Adopting the above definitions of "intent,” I would hold that the exclusive remedy provision of the workers’ compensation act does not bar civil suit where an employee alleges either that the employer intended the injury which occurred or that the employer acted despite the belief that the consequences were substantially certain to follow from what the employer did. As the New Jersey Supreme Court recently observed, the exclusive remedy provision should not be avoided for negli*31gence or gross negligence — "a virtual certainty” of injury must be proved. Millison v E I duPont deNemours & Co, 101 NJ 161, 178-179; 501 A2d 505 (1985). As Prosser & Keeton, supra, p 36, state:
[T]he mere knowledge and appreciation of a risk —something short of substantial certainty — is not intent. The defendant who acts in the belief or consciousness that the act is causing an appreciable risk of harm to another may be negligent, and if the risk is great the conduct may be characterized as reckless or wanton, but it is not an intentional wrong.
Similarly, comment f of the Restatement of Torts, 2d, § 500 describes the difference between recklessness and intentional conduct:
Reckless misconduct differs from intentional wrongdoing in a very important particular. While an act to be reckless must be intended by the actor, the actor does not intend to cause the harm which results from it. It is enough that he realizes or, from facts which he knows, should realize that there is a strong probability that harm may result, even though he hopes or even expects that his conduct will prove harmless. However, a strong probability is a different thing from the substantial certainty without which he cannot be said to intend the harm in which his act results. [Emphasis added.]
I would remand this case to the trial court for consideration of whether the above standard is met by the complaint in this case.

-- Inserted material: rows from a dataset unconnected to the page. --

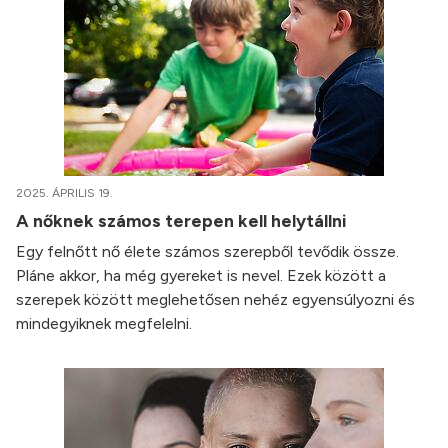
2025. ÁPRILIS 19.
A nőknek számos terepen kell helytállni
Egy felnőtt nő élete számos szerepből tevődik össze.
Pláne akkor, ha még gyereket is nevel. Ezek között a
szerepek között meglehetősen nehéz egyensúlyozni és
mindegyiknek megfelelni.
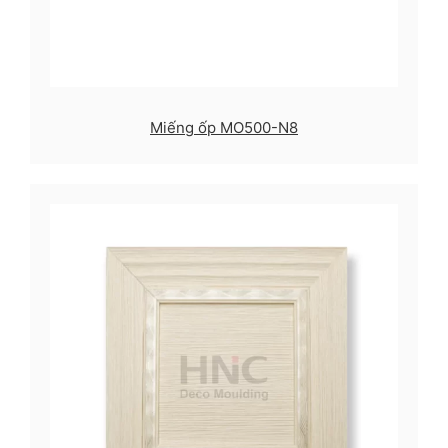
Miếng ốp MO500-N8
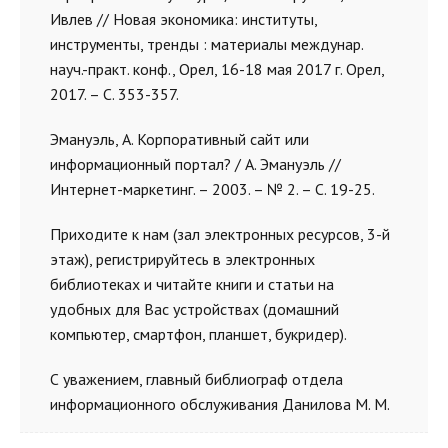
Ивлев // Новая экономика: институты,
инструменты, тренды : материалы междунар.
науч.-практ. конф., Орел, 16-18 мая 2017 г. Орел,
2017.
–
С. 353-357.
Эмануэль, А. Корпоративный сайт или
информационный портал? / А. Эмануэль //
Интернет-маркетинг.
–
2003.
–
№ 2.
–
С. 19-25.
Приходите к нам (зал электронных ресурсов, 3-й
этаж), регистрируйтесь в электронных
библиотеках и читайте книги и статьи на
удобных для Вас устройствах (домашний
компьютер, смартфон, планшет, букридер).
С уважением, главный библиограф отдела
информационного обслуживания Данилова М. М.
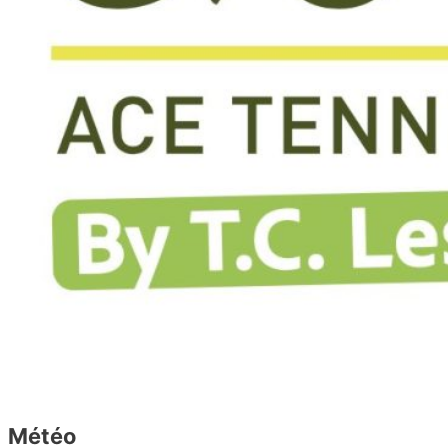
Avenue Salomé 2
1150 Woluwé Saint-Pierre
GSM: 0473241006
Météo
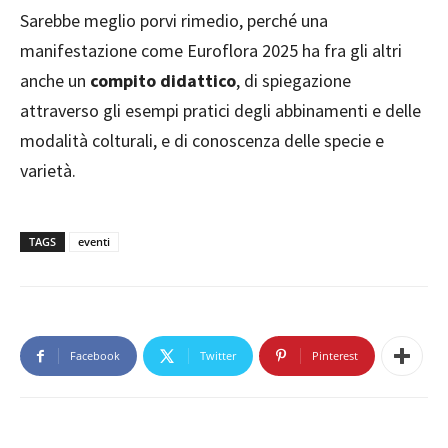
Sarebbe meglio porvi rimedio, perché una
manifestazione come Euroflora 2025 ha fra gli altri
anche un
compito didattico
, di spiegazione
attraverso gli esempi pratici degli abbinamenti e delle
modalità colturali, e di conoscenza delle specie e
varietà.
TAGS
eventi
Facebook
Twitter
Pinterest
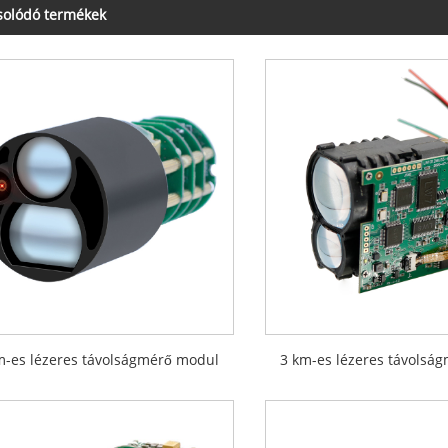
solódó termékek
m-es lézeres távolságmérő modul
3 km-es lézeres távolsá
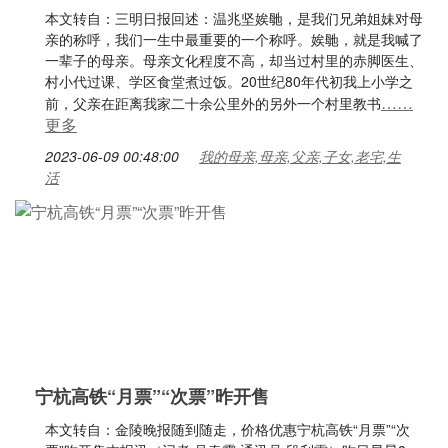
本文转自：三明日报回述：温兆坚娭毑，是我们兄弟姐妹对母
亲的称呼，我们一生中最重要的一个称呼。娭毑，就是我喊了
一辈子的母亲。母亲文化程度不高，却当过村里的赤脚医生、
村小代过课、学区食堂煮过饭。20世纪80年代初我上小学之
……
前，父亲在距离我家二十余公里外的另外一个村里教书
更多
2023-06-09 00:48:00
我的母亲,母亲,父亲,子女,老宅,生
活
宁杭高铁“月票”“次票”昨开售
本文转自：金陵晚报随到随走，价格优惠宁杭高铁“月票”“次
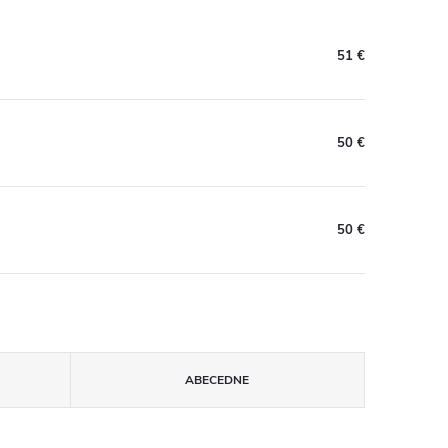
51 €
50 €
50 €
ABECEDNE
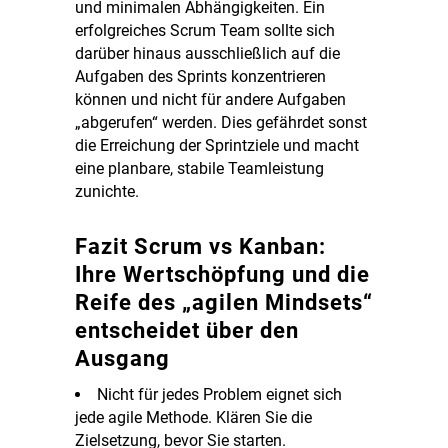
und minimalen Abhängigkeiten. Ein
erfolgreiches Scrum Team sollte sich
darüber hinaus ausschließlich auf die
Aufgaben des Sprints konzentrieren
können und nicht für andere Aufgaben
„abgerufen“ werden. Dies gefährdet sonst
die Erreichung der Sprintziele und macht
eine planbare, stabile Teamleistung
zunichte.
Fazit Scrum vs Kanban:
Ihre Wertschöpfung und die
Reife des „agilen Mindsets“
entscheidet über den
Ausgang
Nicht für jedes Problem eignet sich
jede agile Methode. Klären Sie die
Zielsetzung, bevor Sie starten.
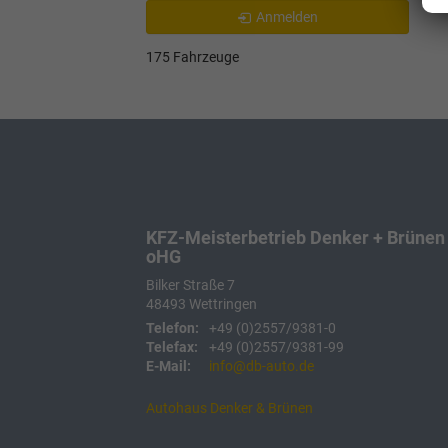
Anmelden
175 Fahrzeuge
KFZ-Meisterbetrieb Denker + Brünen
oHG
Bilker Straße 7
48493
Wettringen
Telefon:
+49 (0)2557/9381-0
Telefax:
+49 (0)2557/9381-99
E-Mail:
info@db-auto.de
Autohaus Denker & Brünen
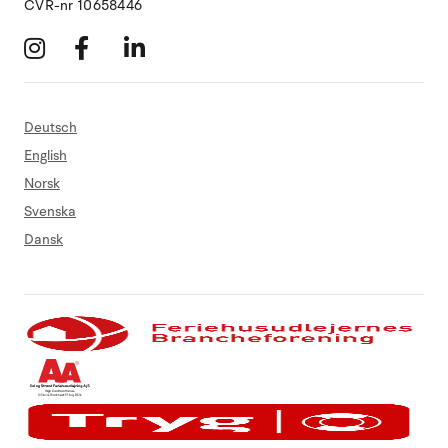
CVR-nr 10658446
Deutsch
English
Norsk
Svenska
Dansk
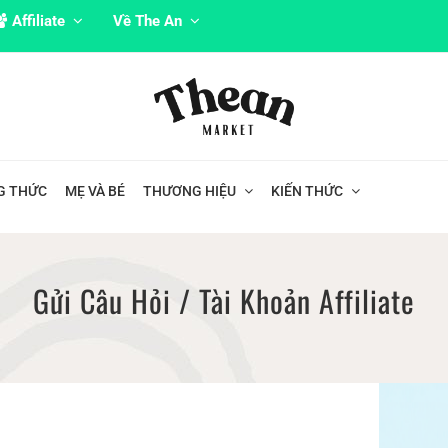
Affiliate
Về The An
G THỨC
MẸ VÀ BÉ
THƯƠNG HIỆU
KIẾN THỨC
Gửi Câu Hỏi / Tài Khoản Affiliate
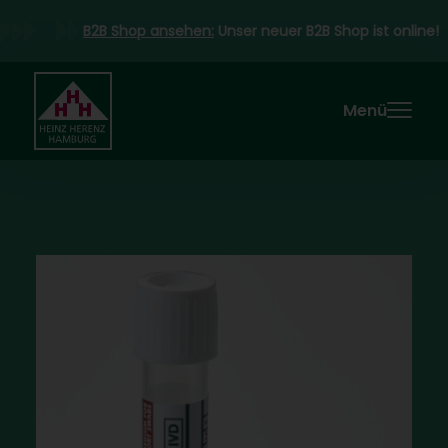
B2B Shop ansehen:
Unser neuer B2B Shop ist online!
Menü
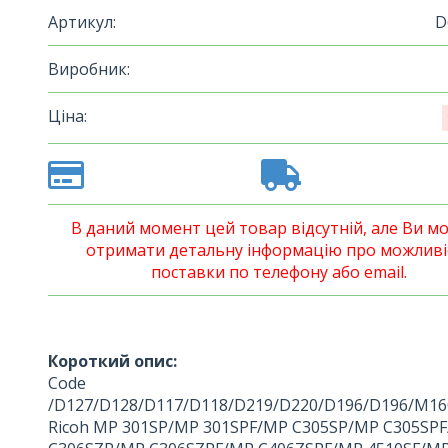
Артикул:
D
Виробник:
Ціна:
В даний момент цей товар відсутній, але Ви м
отримати детальну інформацію про можливі
поставки по телефону або email.
Короткий опис:
Code
/D127/D128/D117/D118/D219/D220/D196/D196/M16
Ricoh MP 301SP/MP 301SPF/MP C305SP/MP C305SP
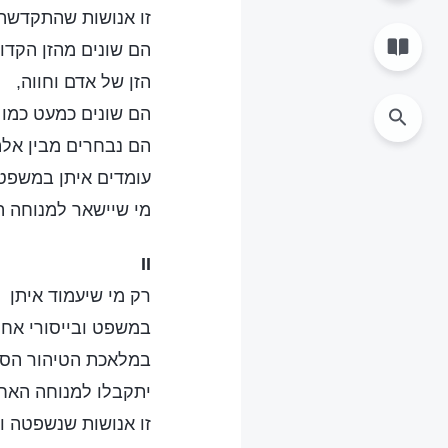
זו אנושות שהתקדשה
הם שונים מהזן הקדו
הזן של אדם וחווה,
הם שונים כמעט כמו 
הם נבחרים מבין אל
עומדים איתן במשפט 
מי שיישאר למנוחה ה
II
רק מי שיעמוד איתן
במשפט ובייסורי אחר
במלאכת הטיהור הסופי
יתקבלו למנוחה האחר
זו אנושות שנשפטה ו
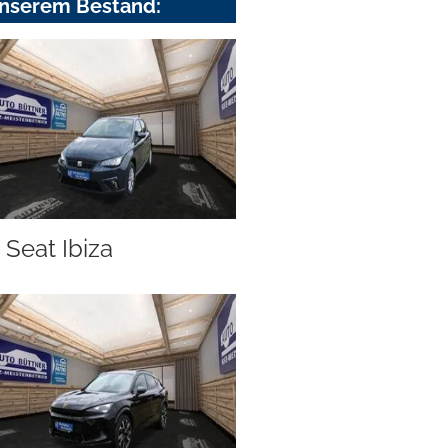
nserem Bestand:
Seat Ibiza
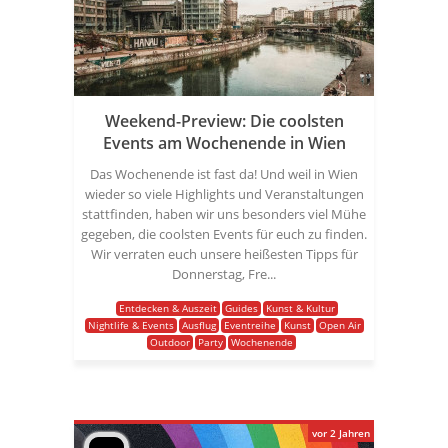
Weekend-Preview: Die coolsten
Events am Wochenende in Wien
Das Wochenende ist fast da! Und weil in Wien
wieder so viele Highlights und Veranstaltungen
stattfinden, haben wir uns besonders viel Mühe
gegeben, die coolsten Events für euch zu finden.
Wir verraten euch unsere heißesten Tipps für
Donnerstag, Fre...
Entdecken & Auszeit
Guides
Kunst & Kultur
Nightlife & Events
Ausflug
Eventreihe
Kunst
Open Air
Outdoor
Party
Wochenende
vor 2 Jahren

J. Brickley and Riley, JJ., concurred with Boyle,

 MCL 418.131; MSA 17.237(131) provides:
The right to the recovery of benefits as provided in this act shall be the employee’s exclusive remedy against the employer. As used in this section and section 827 "employee” includes the person injured, his personal representatives and any other person to whom a claim accrues by reason of the injury to or death of the employee, and "employer” includes his insurer, a service agent to a self-insured employer, and the accident fund insofar as they furnish, or fail to furnish, safety inspections or safety advisory services incident to providing workmen’s compensation insurance or incident to a self-insured employer’s liability servicing contract.